Schwab will sell yes-or-no contracts that pay if the S&P 500 closes above or below set target prices, launching within months through a partnership with Cboe Global Markets.

Charles Schwab will offer yes-or-no contracts that let customers wager on whether the S&P 500 closes above or below specified target prices. The contracts resolve to a binary outcome at the market close and settle in cash.

Schwab plans to distribute the contracts through Cboe Global Markets and aims to launch the product within months. The offering will be limited to index-closing price outcomes rather than events tied to politics, sports, weather or individual companies.

The product would mark Schwab’s first entry into prediction-style markets. Earlier this year the firm launched spot Bitcoin and Ether trading for retail clients.
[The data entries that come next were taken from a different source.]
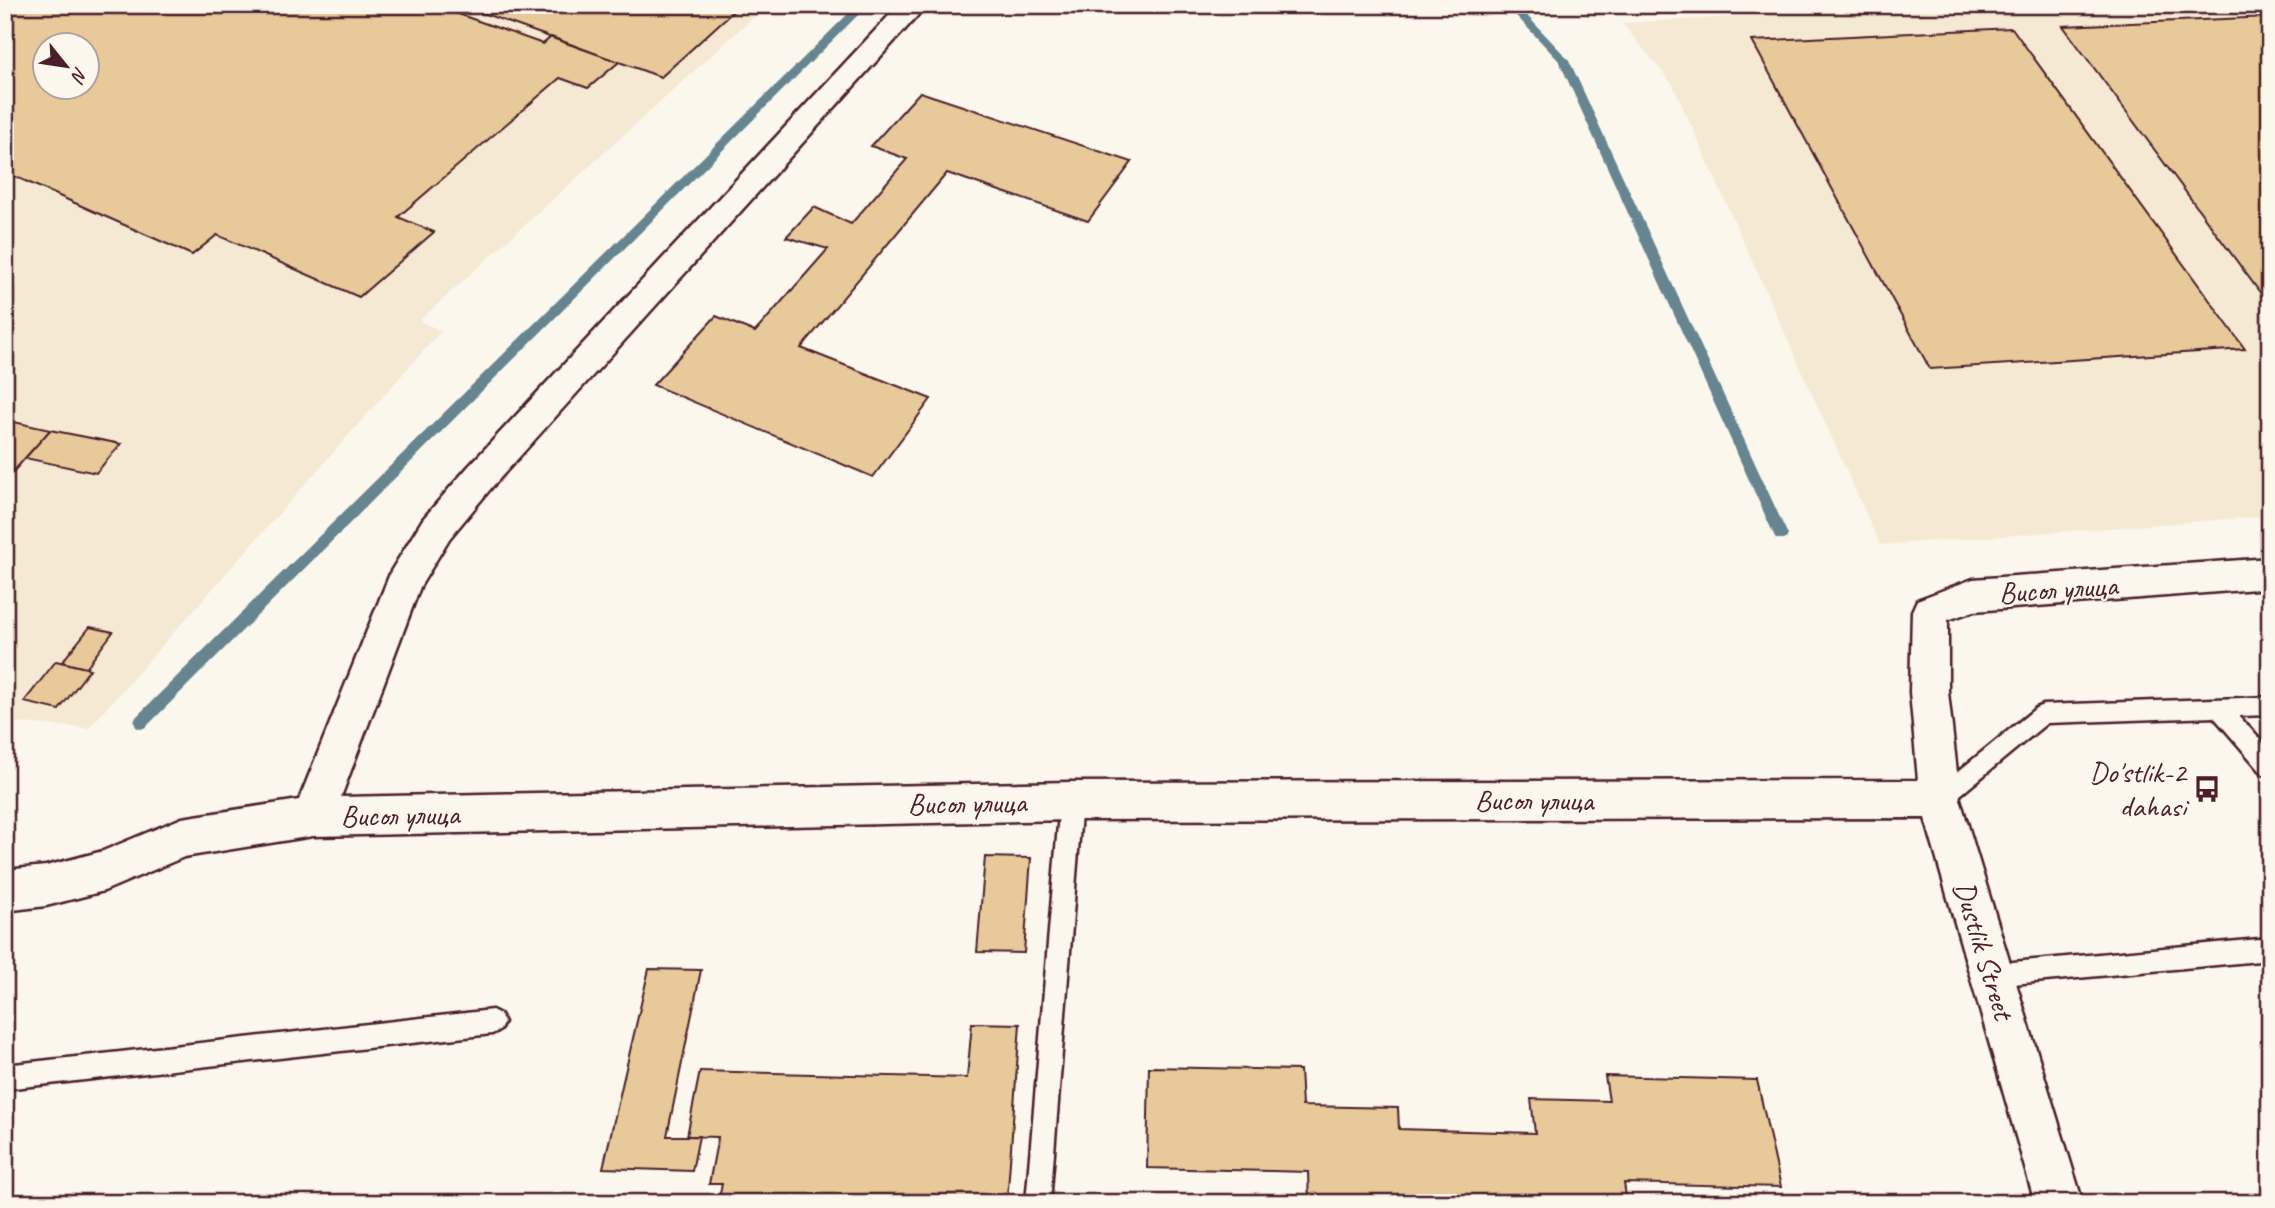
<svg xmlns="http://www.w3.org/2000/svg" width="2275" height="1208" font-family="Caveat,sans-serif">
	<style>
		.built { fill: #f5e9d3; fill-rule: evenodd }
		.lines { fill: none; stroke-linecap: round; stroke-linejoin: round }
		.stream { fill: #668590; fill-rule: evenodd }
		.building { fill: #e7c99a; stroke: #4a1f2b; stroke-width: 2; fill-rule: evenodd }
		.service-casing { stroke: #4a1f2b; stroke-width: 5 }
		.minor-casing { stroke: #4a1f2b; stroke-width: 5 }
		.service { fill: #fbf7ec; fill-rule: evenodd }
		.minor { fill: #fbf7ec; fill-rule: evenodd }
		.labels { text-anchor: middle; stroke-width: 5; stroke-linejoin: round; paint-order: stroke }
		.street-label { font-size: 30px; fill: #4a1f2b; stroke: #fbf7ec }
		.poi-label { font-size: 30px; fill: #4a1f2b; stroke: #fbf7ec; text-anchor: end }
	</style>
	<rect width="100%" height="100%" fill="#fbf7ec"/>
	<filter id="ink" filterUnits="userSpaceOnUse"><feTurbulence type="fractalNoise" baseFrequency=".0143" numOctaves="2"/><feDisplacementMap in="SourceGraphic" scale="14" xChannelSelector="R" yChannelSelector="G"/><feConvolveMatrix kernelMatrix="1 2 1 2 8 2 1 2 1" color-interpolation-filters="sRGB"/></filter>
	<g filter="url(#ink)">
		<!-- built -->
		<path class="built" d="M 5,5 L 767,5 L 419,321 L 441,331 L 89,728 L 5,722 ZM 46,46 L 88,46 L 88,88 L 46,88 Z
			M 1955,5 L 2270,5 L 2270,516 L 1880,545 L 1673,85 L 1622,23 Z"/>
		<g class="lines">
			<!-- stream -->
			<path class="stream" d="M 857,5 L 868,5 L 146,727 L 141,729 L 136,727 L 134,722 L 136,717 Z
				M 1506,5 L 1517,5 L 1569,60 L 1788,535 L 1786,539 L 1776,539 L 1774,535 L 1559,61 Z"/>
		</g>
		<!-- building -->
		<path class="building" d="M 5,5 L 433,5 L 543,44 L 551,37 L 619,62 L 588,88 L 560,78 L 398,217 L 434,232 L 359,297 L 217,235 L 192,255 L 5,172 ZM 46,46 L 88,46 L 88,88 L 46,88 Z
			M 460,5 L 740,5 L 661,77 Z
			M 2270,17 L 2270,306 L 2063,26 Z
			M 2012,28 L 2245,349 L 1930,369 L 1752,41 Z
			M 920,92 L 1132,162 L 1088,221 L 947,173 L 801,348 L 931,399 L 873,477 L 653,385 L 716,316 L 755,332 L 828,249 L 786,237 L 814,207 L 851,224 L 907,159 L 871,146 Z
			M 5,420 L 50,430 L 5,481 Z
			M 50,430 L 121,444 L 96,473 L 25,458 Z
			M 90,627 L 113,632 L 86,668 L 62,662 Z
			M 56,661 L 90,669 L 59,710 L 24,702 Z
			M 985,857 L 1031,858 L 1024,953 L 977,952 Z
			M 649,969 L 701,970 L 667,1136 L 699,1136 L 692,1171 L 603,1168 Z
			M 972,1023 L 1020,1024 L 1007,1203 L 718,1203 L 722,1184 L 709,1184 L 718,1137 L 687,1136 L 700,1071 L 967,1078 Z
			M 1149,1067 L 1300,1070 L 1302,1106 L 1398,1108 L 1399,1129 L 1535,1133 L 1531,1099 L 1609,1101 L 1605,1076 L 1757,1080 L 1781,1187 L 1624,1183 L 1627,1203 L 1309,1203 L 1308,1172 L 1147,1168 Z"/>
		<g class="lines">
			<defs>
				<path id="service" d="M 2270,697 L 2270,715 L 2239,716 L 2270,751 L 2270,777 L 2263,774 L 2214,717 L 2047,723 L 1947,806 L 1940,809 L 1933,806 L 1929,799 L 1933,792 L 2036,708 L 2043,705 Z
					M 1071,791 L 1078,794 L 1082,801 L 1050,1203 L 1026,1203 L 1060,801 L 1064,794 Z
					M 2270,938 L 2270,960 L 1992,986 L 1984,983 L 1981,975 L 1984,967 L 1992,964 Z
					M 492,1010 L 500,1014 L 504,1022 L 500,1030 L 492,1034 L 5,1089 L 5,1065 Z"/>
				<path id="minor" d="M 899,5 L 927,5 L 492,487 L 449,539 L 420,587 L 341,797 L 1071,782 L 1918,780 L 1910,692 L 1912,611 L 1917,600 L 1973,579 L 2270,558 L 2270,588 L 1974,611 L 1948,620 L 1948,692 L 1960,799 L 2083,1203 L 2035,1203 L 1925,818 L 1071,820 L 313,836 L 184,857 L 104,891 L 46,906 L 5,911 L 5,870 L 46,866 L 103,851 L 182,818 L 299,800 L 391,571 L 423,519 L 468,467 Z"/>
			</defs>
			<!-- service casing -->
			<use href="#service" class="service-casing"/>
			<!-- minor casing -->
			<use href="#minor" class="minor-casing"/>
			<!-- service -->
			<use href="#service" class="service"/>
			<!-- minor -->
			<use href="#minor" class="minor"/>
		</g>
	</g>
	<!-- icons -->
	<defs>
		<symbol id="bus-bare" viewBox="-9 -9 18 18"><path d="M-5-6H5V4H4V6H2V4H-2V6H-4V4H-5ZM-3.5-4V0h7V-4ZM-3.5 1.2v1.5H-2V1.2ZM2 1.2v1.5H3.5V1.2Z" fill="#4a1f2b" stroke="#fbf7ec" stroke-width="2.5" paint-order="stroke"/></symbol>
	</defs>
	<g fill-rule="evenodd">
		<use href="#bus-bare" x="2188" y="770" width="38" height="38"/>
	</g>
	<g class="labels">
		<!-- street labels -->
		<g class="street-label">
			<text transform="translate(2058 589) rotate(-4)" y="10">Висол улица</text>
			<text x="1534" y="810">Висол улица</text>
			<text transform="translate(967 803) rotate(-1)" y="10">Висол улица</text>
			<text transform="translate(400 815) rotate(-1)" y="10">Висол улица</text>
			<text transform="translate(1984 950) rotate(73)" y="10">Dustlik Street</text>
		</g>
		<!-- poi labels -->
		<g class="poi-label">
			<text x="2186" y="782">Do'stlik-2<tspan x="2186" dy="34">dahasi</tspan></text>
		</g>
	</g>
	<!-- margin -->
	<rect width="2275" height="1208" fill="none" stroke="#fbf7ec" stroke-width="28"/>
	<rect x="14" y="14" width="2247" height="1180" fill="none" stroke="#4a1f2b" stroke-width="2.5" filter="url(#ink)"/>
	<!-- north arrow -->
	<g transform="translate(66 66) rotate(120)"><circle r="33" fill="#fbf7ec" stroke="#b4a19f" stroke-width="2"/>
	<path d="M0-5L12 26L0 18L-12 26Z" fill="#4a1f2b"/>
	<text y="-10" font-size="19" font-weight="bold" text-anchor="middle" fill="#4a1f2b">N</text>
	</g>
</svg>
Schwab reported net income of $2.5 billion for the first quarter of 2026.

Private platforms such as Kalshi and Polymarket already offer event contracts tied to the S&P 500. Cryptocurrency exchanges have also developed prediction offerings. Some industry estimates project annual volume in event-contract trading could reach as much as $1 trillion by 2030.

Regulatory scrutiny of prediction markets is active. State gaming regulators have challenged certain event contracts, particularly those tied to sports. Federal lawmakers have proposed measures to restrict trading by some officials and to tighten oversight of platforms. The Commodity Futures Trading Commission has taken the position that event contracts qualify as “swaps” and fall under its exclusive regulatory jurisdiction. Legal disputes between platforms, state authorities and federal regulators remain unresolved.

Contracts of this type typically settle in cash based on whether a stated event occurs, and traders use them for speculation and hedging. Schwab has not disclosed full product design or its regulatory strategy. If launched through Cboe, the product would add a major retail brokerage to the list of firms offering event-based financial instruments, while ongoing legal and regulatory developments will shape how the market operates.